The single highest-converting page on a general contractor’s website is rarely the homepage. It’s the gallery — IF the gallery is built right.
Most GC galleries are built wrong. They’re a wall of thumbnails. You click one, a lightbox opens, you see a project, you close it. Repeat 30 times. No way to filter. No story per project. No clear next step.
Last year we rebuilt the gallery for a Tampa GC. Quote requests from the gallery page went from 14/month to 29/month. Same traffic, same projects, just a better format.
Here’s what works.
Format: case-study pairs, not a thumbnail wall
The page is organized as case-study pairs. Each pair is a single project, presented as:
Above the fold of each project:
- Big before photo + big after photo, side by side
- Project name: “Kitchen remodel — Hyde Park, Tampa”
- Budget tag: $48,000
- Timeline tag: 6 weeks
- Owner quote (1–2 sentences, real)
Below:
- Short narrative (2–3 paragraphs) — what the homeowner wanted, what we did, what was hard
- 4–6 process photos (mid-construction)
- A “request a quote like this” CTA
Each project takes about 1.5 viewport heights on a phone. Visitors scroll through 4–6 projects on average before either clicking a CTA or leaving.

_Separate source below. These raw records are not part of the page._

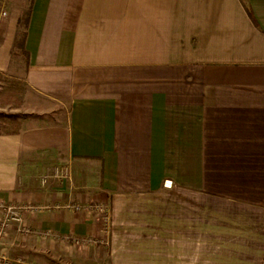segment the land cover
<instances>
[{
	"label": "crops",
	"instance_id": "1",
	"mask_svg": "<svg viewBox=\"0 0 264 264\" xmlns=\"http://www.w3.org/2000/svg\"><path fill=\"white\" fill-rule=\"evenodd\" d=\"M15 1L0 201L81 209L25 212L10 264H264V0Z\"/></svg>",
	"mask_w": 264,
	"mask_h": 264
},
{
	"label": "rangeland",
	"instance_id": "2",
	"mask_svg": "<svg viewBox=\"0 0 264 264\" xmlns=\"http://www.w3.org/2000/svg\"><path fill=\"white\" fill-rule=\"evenodd\" d=\"M17 4L18 3L15 0H0V40L3 35L2 25L9 18L11 8L16 6ZM27 5L28 3L26 5H22L23 9H26ZM14 61L16 62L17 66L22 67L24 58L14 57ZM34 99L28 97V94L26 93V89H24L22 85L20 86L10 80L8 81V79H4L0 77V132L2 133L7 130L14 129V124L10 125L9 122H7L10 121V119H16L17 117H21V116L22 117L28 116L29 113L32 112V109L35 108L34 105L32 104L33 102H31L34 101ZM51 111L52 109L51 107H49L46 113L49 114ZM45 121L48 123H54L55 121H61V120L48 116L47 118H45ZM7 124L8 126H6ZM39 176L41 177V175ZM30 234H20V235L28 236ZM7 236H8V231L6 233V236L4 238H1L0 241L5 239ZM1 252L3 253L1 255H3L8 260L7 263L10 264L11 258L4 251V248L0 246V253ZM2 261L3 260L0 259V264H3Z\"/></svg>",
	"mask_w": 264,
	"mask_h": 264
},
{
	"label": "built area",
	"instance_id": "3",
	"mask_svg": "<svg viewBox=\"0 0 264 264\" xmlns=\"http://www.w3.org/2000/svg\"><path fill=\"white\" fill-rule=\"evenodd\" d=\"M60 172V171H59ZM47 176H43L41 179L42 184H44L47 180ZM73 209L79 211L81 207L79 205H65V206H47V207H32V206H19V205H11L7 204L3 201H0V239L6 236L7 231L15 225L17 227V232L19 234H30L32 232L31 228L23 221V214L27 211H36V210H50V209ZM90 209L103 213L105 211V207L99 204H93ZM108 219L105 218V222L107 223ZM74 240V239H73ZM76 244L81 243L79 240H74ZM0 259H2L3 264H8L7 259L1 255Z\"/></svg>",
	"mask_w": 264,
	"mask_h": 264
},
{
	"label": "trees",
	"instance_id": "4",
	"mask_svg": "<svg viewBox=\"0 0 264 264\" xmlns=\"http://www.w3.org/2000/svg\"><path fill=\"white\" fill-rule=\"evenodd\" d=\"M27 13H28V11L26 12L25 15H27ZM25 19L23 18V19L19 20V22H18L19 32L17 33V37L15 39V43H14L15 48L16 47L17 48H22V46H23V41H24L25 34H24V31H22V29L24 30V27H25V23H26Z\"/></svg>",
	"mask_w": 264,
	"mask_h": 264
},
{
	"label": "water",
	"instance_id": "5",
	"mask_svg": "<svg viewBox=\"0 0 264 264\" xmlns=\"http://www.w3.org/2000/svg\"><path fill=\"white\" fill-rule=\"evenodd\" d=\"M170 185V183H167V186H169Z\"/></svg>",
	"mask_w": 264,
	"mask_h": 264
}]
</instances>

Why the budget and timeline tags matter
This is the most counter-intuitive part of the format: show the price.
Most GCs hide pricing. “Call for a custom quote.” That’s bad. It filters out the high-intent customers who want to see if they can afford you, and keeps the time-wasters who’ll grind you down on price anyway.
Showing real budgets on real projects pre-qualifies prospects. A homeowner who sees “Kitchen — $48,000” and is now scrolling to the next project has already accepted the price range. They’re a high-intent lead.

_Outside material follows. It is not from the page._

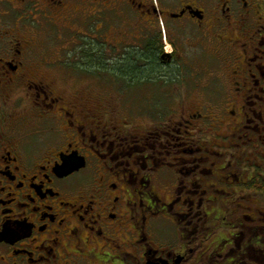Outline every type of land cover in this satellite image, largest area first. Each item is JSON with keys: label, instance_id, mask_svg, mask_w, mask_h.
<instances>
[{"label": "flooded vegetation", "instance_id": "1", "mask_svg": "<svg viewBox=\"0 0 264 264\" xmlns=\"http://www.w3.org/2000/svg\"><path fill=\"white\" fill-rule=\"evenodd\" d=\"M76 23L85 53L184 71L182 90L234 117L224 152L192 130L210 117L171 120L146 92L127 120L69 85L62 34ZM86 64L75 70L104 69ZM160 83L161 99L177 86ZM215 177L233 203L264 198V0H0V264H264V220L229 208L226 250L214 252Z\"/></svg>", "mask_w": 264, "mask_h": 264}, {"label": "rangeland", "instance_id": "2", "mask_svg": "<svg viewBox=\"0 0 264 264\" xmlns=\"http://www.w3.org/2000/svg\"><path fill=\"white\" fill-rule=\"evenodd\" d=\"M73 25V32H65L62 34L63 39L66 40V42L68 41L67 45H69L72 39V45L69 46L70 49L74 51V55L70 56L71 58L69 59V63L72 62L73 64V69L70 70L71 74L68 77L69 81L67 79L69 85L73 82L77 84L78 87H87V93L90 96H97V98L102 100L100 101V103L102 104L104 103V101H106V103L110 101L112 103L110 109L116 110L117 112L121 111L124 113L125 110H131L132 108L139 111L140 105L137 104L139 102V94L149 92V96H151L149 106L155 107L162 103L166 105V107L168 106L169 108L166 109L169 110L168 117H170L171 120L178 121L179 114H181V116H185V118H188L190 115L198 114H200L202 118L206 117L209 119L210 117V123H207V121H201L202 119L194 121V127L192 128V130L199 136L203 146H206L204 142H209L211 146L210 148L217 149L218 151L222 150L224 152L226 146V135H228L229 133V128L227 127V125L234 119V117H232L231 115L223 114V110L219 111L220 108H222L220 104H216V106L218 107L208 104V102H206L207 99H205V97L202 96L199 91H193L192 89L182 90L181 86H178V83H181V78H189L188 75L186 76L184 71L181 74L179 73V69L177 68L170 70H159V67L156 64L157 60L155 59H143V62L140 60L141 62H138V64L136 65L134 64L132 59H111L106 57L105 59H103L95 55L99 51L93 46H89L88 53H85V51L82 49V37L80 36V34L84 32L83 27L80 24L77 25V23ZM54 48V43H51L49 49L52 50ZM56 49L59 50L58 47ZM87 62L99 65L104 69L99 73H97L96 71L95 73H93L91 68H88L85 73H81V71L78 72V70H75V67H77V65L80 66L81 64H86ZM193 62L194 60H186V63L189 65ZM133 64L135 67L138 65L137 68L142 70L141 74L138 73L139 75L137 74L134 76L130 74L131 70L129 69V67ZM150 67L152 68L151 71L154 75V79L151 75L150 77L152 81L142 79L146 75H149V73H146L145 70L146 68L149 69ZM64 76L66 77V75ZM155 77L162 78V80H160L162 82L164 81L170 84L174 82L173 85L177 86H167L166 89L168 91L162 94L163 99H161L160 97H157V95L161 96V93L163 92L162 83H160V81H157ZM200 78L202 79L203 77L201 76ZM132 79L133 81H131ZM61 84L63 83L61 82ZM203 94L205 95L206 93L203 92ZM183 98L185 99L184 104L182 106L178 105V100H181ZM157 99L159 102L156 101ZM115 100H118L122 105L117 106V103L113 102ZM155 109H161V107H157ZM151 110L149 112L150 116L152 115ZM227 110L236 112V110L231 106H229ZM159 112L160 111H157L154 114L156 118L158 117ZM123 117H126L127 120H130L131 118L130 113H124ZM161 179L162 187L165 188L166 192L170 193L174 185L176 184V176L168 172L165 176L161 177ZM212 185H214L213 187L215 188L209 192V196L215 197L217 202L210 212L211 217L209 219L208 226L212 227V232L216 231L217 229L216 238H214L217 246L214 249V252L217 255L221 256V254L226 250L227 241L226 239H222L223 237L221 236V233L225 232L224 234L227 235L229 231L227 230L224 221L225 217H227L228 215L226 209L229 208V210L232 211L235 216L246 215L254 219L262 218L261 221H263L264 215L258 216V214L259 212H262L264 214V198L259 202L254 197L248 199L249 201H238L236 203H233L235 199L226 197V194H228L229 190L228 185L222 184V180H220V178L215 177ZM159 192L163 195V198L165 200H171V197H169V195L163 194L164 190L159 189ZM175 211H177V207H175ZM173 212L174 210L171 211V215L173 214ZM163 222H161V224L159 225H162ZM164 227L165 234H169V243L172 244V242L175 241V226L170 220H168L167 223L165 222L163 228L161 226L159 227V230L161 231L162 229H164Z\"/></svg>", "mask_w": 264, "mask_h": 264}, {"label": "trees", "instance_id": "3", "mask_svg": "<svg viewBox=\"0 0 264 264\" xmlns=\"http://www.w3.org/2000/svg\"><path fill=\"white\" fill-rule=\"evenodd\" d=\"M129 69L131 70V73L130 74L133 75V76L134 75H137L138 73L141 74L140 71H135V68L133 66H130Z\"/></svg>", "mask_w": 264, "mask_h": 264}, {"label": "water", "instance_id": "4", "mask_svg": "<svg viewBox=\"0 0 264 264\" xmlns=\"http://www.w3.org/2000/svg\"><path fill=\"white\" fill-rule=\"evenodd\" d=\"M64 171H66L67 173H70L71 171H72V169L71 170H68L67 169V167L64 169ZM69 171V172H68Z\"/></svg>", "mask_w": 264, "mask_h": 264}]
</instances>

A homeowner who sees the same and bounces away — they were never going to hire you anyway. You saved both of you a sales call.
Why the narrative beats more photos
A gallery of 100 photos with no captions is worse than 10 projects with stories.
The narrative does three things photos can’t:
- Names the problem the homeowner had
- Shows your team’s competence at problem-solving (not just craftsmanship)
- Builds trust through specificity (“the kitchen had a load-bearing wall we didn’t know about until day 2”)
The narrative is the difference between “competent contractor” and “the one I want to hire.” Photos show what. Stories show who.
Filtering
A simple filter row at the top: Kitchen / Bath / Whole house / Addition / Outdoor. One click filters the gallery to projects of that type.
Don’t over-engineer the filter. Five categories is plenty. Each filter view should show 4–8 projects.
The CTA pattern
After each project, a small inline CTA: “Want a project like this? Get a quote.” Buttons. Not just text links.
Then at the end of the page, a bigger CTA section with a short form and the same call to action.
What you’ll see
GCs who rebuild their gallery in this format consistently see 1.5–2x quote requests within 60 days. The visitor count doesn’t change. The conversion rate of the page does.